Coweta man sentenced on federal charges
A Coweta County man has been sentenced in U.S. District Court for the Northern District of Georgia for illegally obtaining federal contracts reserved for military veterans.
Arthur W. Singleton was sentenced to two years in prison for fraudulently obtaining several government construction contracts reserved for veterans with service-related disabilities, according to court officials.
“Driven by greed, Mr. Singleton took advantage of a service-disabled veteran of the Vietnam War to gain over a million of dollars in federal contracts,” said United States Attorney Sally Quillian Yates. “The defendant’s fraud deprived genuine disabled veteran-owned businesses of the chance to obtain these federal contracts.”
“The United States Department of Agriculture, Office of Inspector General, remains diligent in investigating matters such as these that defraud both the department and the taxpayer,” said Karen Citizen-Wilcox, Special Agent-in-Charge, USDA-OIG.

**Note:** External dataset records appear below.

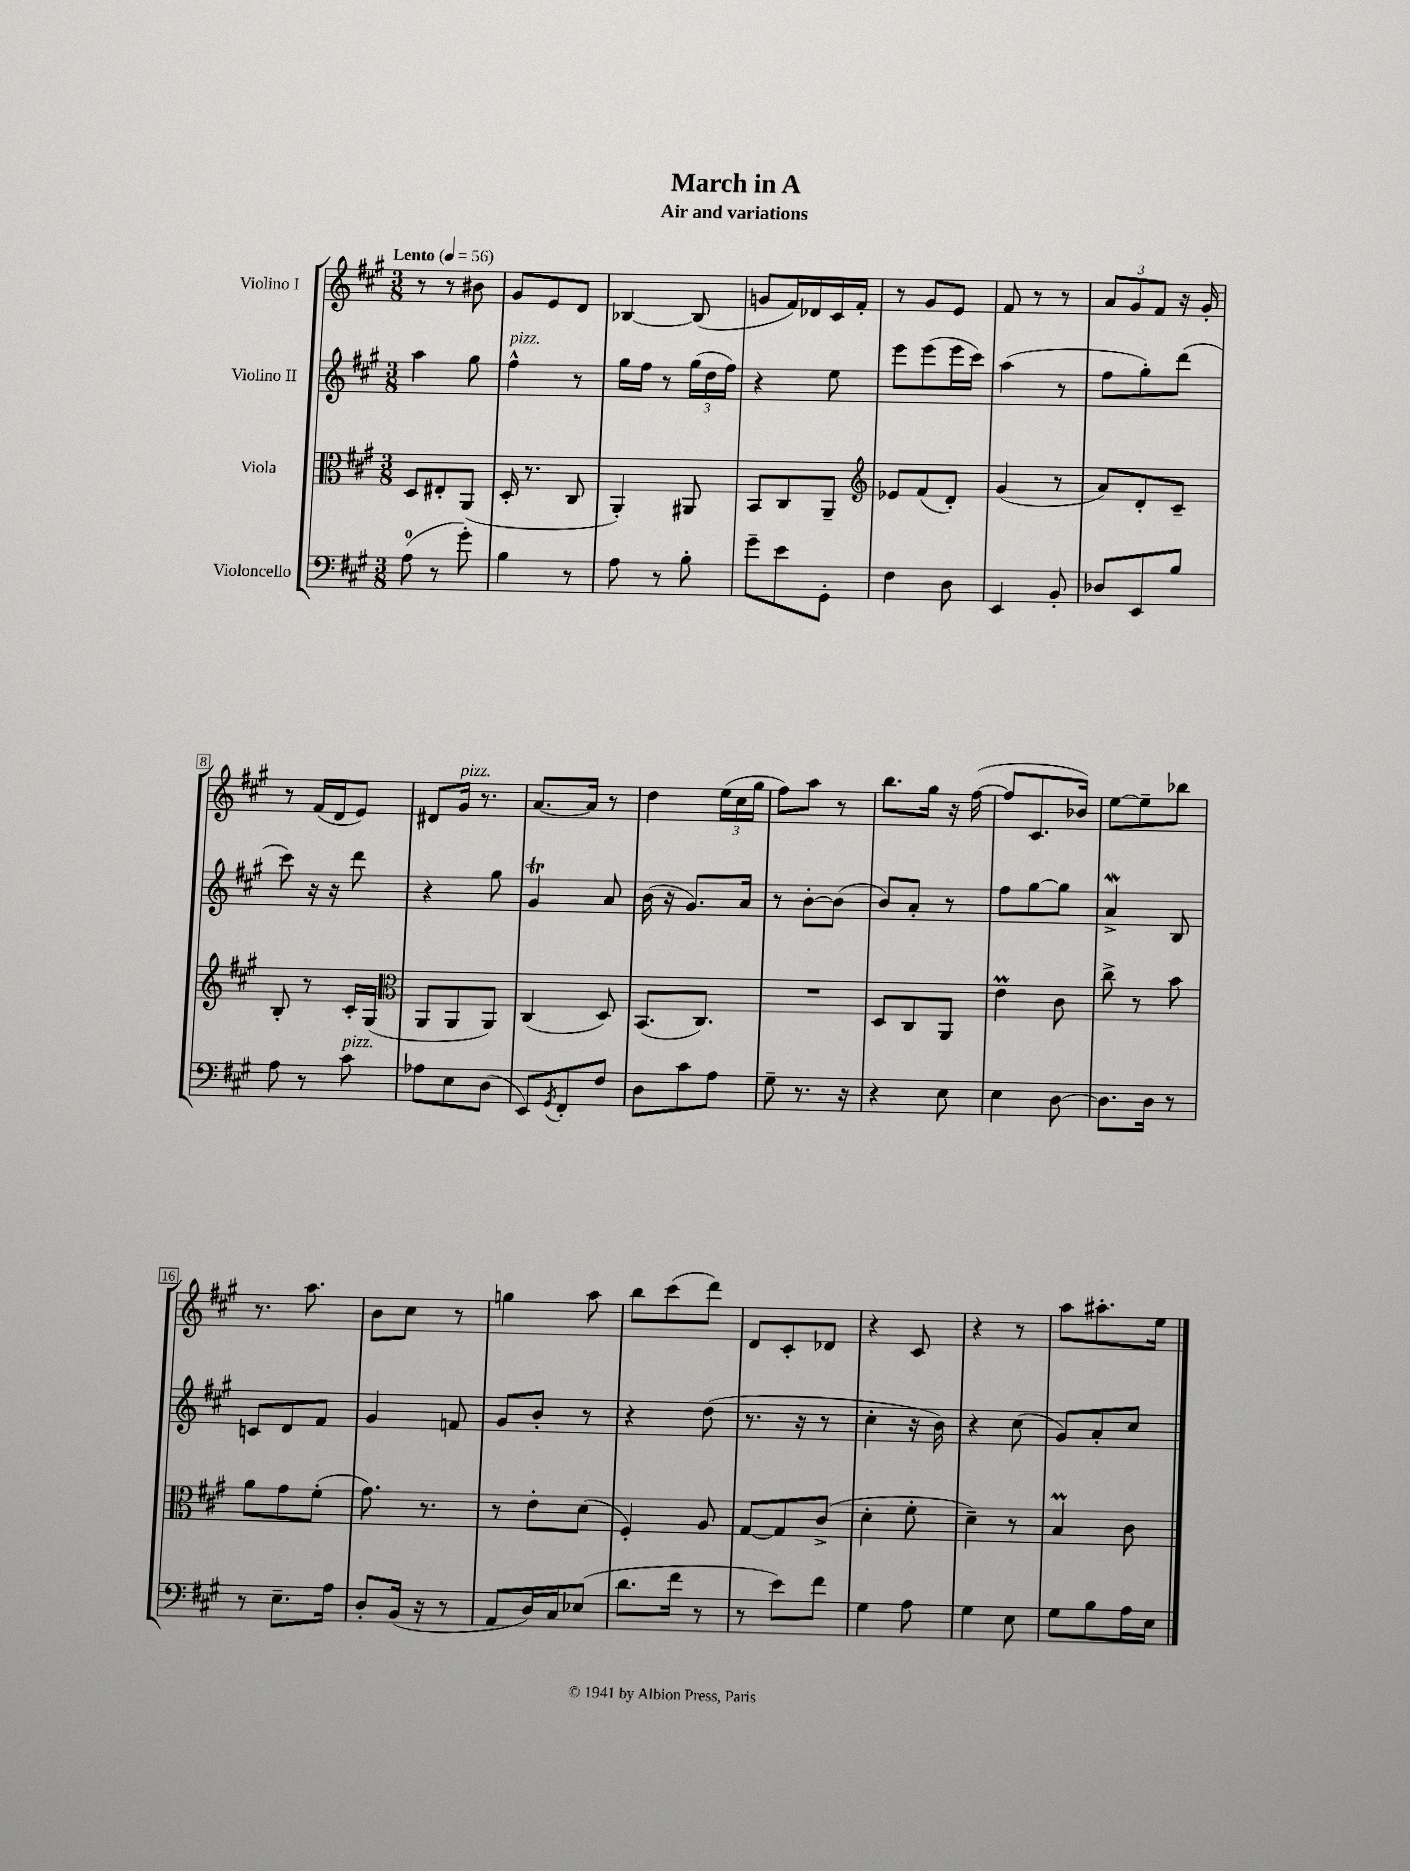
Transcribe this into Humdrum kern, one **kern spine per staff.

**kern	**kern	**kern	**kern
*part4	*part3	*part2	*part1
*staff4	*staff3	*staff2	*staff1
*I"Violoncello	*I"Viola	*I"Violino II	*I"Violino I
*clefF4	*clefC3	*clefG2	*clefG2
*k[f#c#g#]	*k[f#c#g#]	*k[f#c#g#]	*k[f#c#g#]
*M3/8	*M3/8	*M3/8	*M3/8
*MM56	*MM56	*MM56	*MM56
=1	=1	=1	=1
!	!	!	!LO:TX:a:B:t=Lento
(8A\	8D/L	4aa\	8r
8r	8E#X'/	.	8r
8g#'\)	(8AA/J	8gg#\	8b#X\
=2	=2	=2	=2
!	!	!LO:TX:a:i:t=pizz.	!
4B\	16D'/	4ff#^^\	8g#/L
.	8.r	.	.
.	.	.	8e/
8r	8C#/	8r	8d/J
=3	=3	=3	=3
8A\	4AA'/)	16gg#\LL	[4B-X/
.	.	16ff#\JJ	.
8r	.	8r	.
8B'\	8AA#X/	(24gg#\LL	(8B-/]
.	.	24dd\	.
.	.	24ff#\JJ)	.
=4	=4	=4	=4
8g#~\L	8BB/L	4r	8gn/L
8e\	8C#/	.	16f#/L)
.	.	.	16d-X/
8GG#'\J	8AA~/J	8ee\	16c#/
.	.	.	16f#'/JJ
=5	=5	=5	=5
*	*clefG2	*	*
4F#\	8e-X/L	8eee\L	8r
.	(8f#/	(8eee\	8g#/L
8D\	8d'/J)	16eee\L	8e/J
.	.	16ccc#\JJ)	.
=6	=6	=6	=6
4EE/	(4g#/	(4aa\	8f#/
.	.	.	8r
8BB'/	8r	8r	8r
=7	=7	=7	=7
8D-X/L	8a/L)	8ff#\L	12a/L
.	.	.	12g#/
8EE/	8d'/	8gg#'\)	.
.	.	.	12f#/J
8B/J	8c#~/J	(8ddd\J	16r
.	.	.	16g#'/
!!LO:LB:g=z
=8	=8	=8	=8
8A\	8B'/	8ccc#\)	8r
8r	8r	16r	(16f#/LL
.	.	16r	16d/J
!LO:TX:a:i:t=pizz.	!	!	!
8c#\	16c#'/LL	8ddd\	8e/J)
.	(16G#/JJ	.	.
=9	=9	=9	=9
*	*clefC3	*	*
8A-X\L	8AA/L	4r	8d#X/L
!	!	!	!LO:TX:a:i:t=pizz.
8E\	8AA/	.	16g#/Jk
.	.	.	8.r
(8D\J	8AA/J)	8gg#\	.
=10	=10	=10	=10
8EE/L)	(4C#/	4g#t/	[8.a/L
8qGG#/	.	.	.
8FF#'/	.	.	.
.	.	.	16a/Jk]
8F#/J	8D/)	8a/	8r
=11	=11	=11	=11
8D\L	(8.BB/L	(16b\	4dd\
.	.	16r	.
8c#\	.	8.g#/L)	.
.	8.C#/J)	.	.
8A\J	.	.	(24ee\LL
.	.	.	24cc#\
.	.	16a/Jk	.
.	.	.	24gg#\JJ
=12	=12	=12	=12
8G#~\	4.r	8r	8ff#\L)
8.r	.	[8b'\L	8aa\J
.	.	(8b\J]	8r
16r	.	.	.
=13	=13	=13	=13
4r	8D/L	8b/L)	8.bb\L
.	8C#/	8a'/J	.
.	.	.	16gg#\Jk
8E\	8AA/J	8r	16r
.	.	.	([16ff#\
=14	=14	=14	=14
4E\	4eM\	8ff#\L	8ff#/L]
.	.	[8gg#\	8.c#/
[8D\	8c#\	8gg#\J]	.
.	.	.	16b-X/Jk)
=15	=15	=15	=15
8.D\L]	8cc#^\	4aw^/	[8ee\L
.	8r	.	8ee~\]
16D\Jk	.	.	.
8r	8b\	8B/	8bb-X\J
!!LO:LB:g=z
=16	=16	=16	=16
8r	8a\L	8cn/L	8.r
8.E~\L	8g#\	8d/	.
.	.	.	8.aa\
.	(8f#'\J	8f#/J	.
16A\Jk	.	.	.
=17	=17	=17	=17
8D'/L	8.g#\)	4g#/	8b\L
(16BB/Jk	.	.	8cc#\J
16r	8.r	.	.
8r	.	8fn/	8r
=18	=18	=18	=18
8AA/L	8r	8g#/L	4ggn\
16D/L)	8e'\L	8b'/J	.
16C#/J	.	.	.
(8E-X/J	(8d\J	8r	8aa\
=19	=19	=19	=19
8.d\L	4F#'/)	4r	8bb\L
.	.	.	(8ccc#\
16f#\Jk	.	.	.
8r	8A/	(8dd\	8ddd\J)
=20	=20	=20	=20
8r	[8G#/L	8.r	8d/L
8e\L)	8G#/]	.	8c#'/
.	.	16r	.
8f#\J	(8c#^/J	8r	8d-X/J
=21	=21	=21	=21
4G#\	4d'\	4cc#'\	4r
8A\	8f#'\	16r	8c#/
.	.	16b\)	.
=22	=22	=22	=22
4G#\	4d~\)	4r	4r
8E\	8r	(8cc#\	8r
=23	=23	=23	=23
8G#\L	4BM/	8g#/L)	8aa\L
8B\	.	8a'/	8.aa#X'\
16A\L	8c#\	8cc#/J	.
16E\JJ	.	.	16ee\Jk
==	==	==	==
*-	*-	*-	*-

“Aggressive investigative efforts through effective partnerships among several law enforcement agencies were key in bringing this defendant to justice,” said Special Agent in Charge John F. Khin, Southeast Field Office, Defense Criminal Investigative Service. “This sentencing should serve as a deterrent to others who intend to take advantage of disabled military veterans and defraud the federal government.”
“These contracts are supposed to go to genuine service-disabled veteran-owned small businesses,” said Inspector General Peggy E. Gustafson of the Small Business Administration. “Federal contracts should never be awarded to persons who commit fraud to claim eligibility for contracts set-aside for our nation’s heroes. I want to thank the U.S. Attorney’s Office and our law enforcement partners for their commitment to seek justice on behalf of the American taxpayer.”
“The Department of Veterans Affairs Office of Inspector General vigorously investigates individuals who fraudulently obtain non-competitive contracts specifically set aside for veterans with service-connected disabilities,” stated Special Agent in Charge Quentin G. Aucoin.
According to Yates, the charges and other information presented in court: Singleton owned a construction firm named “Singleton Enterprises” and had more than 30 years of experience in the construction industry. In 2007, Singleton approached a Vietnam veteran (who was bedridden from surgeries related to his combat injuries) and advocated creating a business that would exploit the veteran’s disabled status to obtain federal government contracts that were reserved exclusively for companies owned and run by service-disabled veterans. When the veteran agreed to the scheme, Singleton formed two companies using the veteran’s name.
From September 2007 to September 2008, Singleton entered into contracts with the Department of Veterans Affairs, the Department of Agriculture, the United States Coast Guard, and the United States Army Corps of Engineers to perform construction work around the country. Singleton used the veteran’s status to bid on these contracts, knowing that he was ineligible for the contracts – given that the veteran performed no work for either company, did not have an ownership stake, and did not control the management or daily operations of either business. In total, Singleton received more than $1.5 million dollars from the fraudulently-obtained contracts.
Singleton, 63, of Coweta County, Ga., was sentenced to two years in prison to be followed by two years of supervised release, and ordered to pay restitution in the amount of $181,000. On April 15, Singleton pleaded guilty to one count of making false documents.
This case was investigated by Special Agents of the Small Business Administration, Office of Inspector General - Investigations; the United States Department of Defense, Defense Criminal Investigative Service; the United States Department of Agriculture, Office of Inspector General; the United States Department of Veterans Affairs, Office of Inspector General; and the United States Department of Homeland Security, Office of the Inspector General.
Assistant United States Attorneys Jeffrey W. Davis, Glenn Baker, and Shanya Dingle prosecuted the case.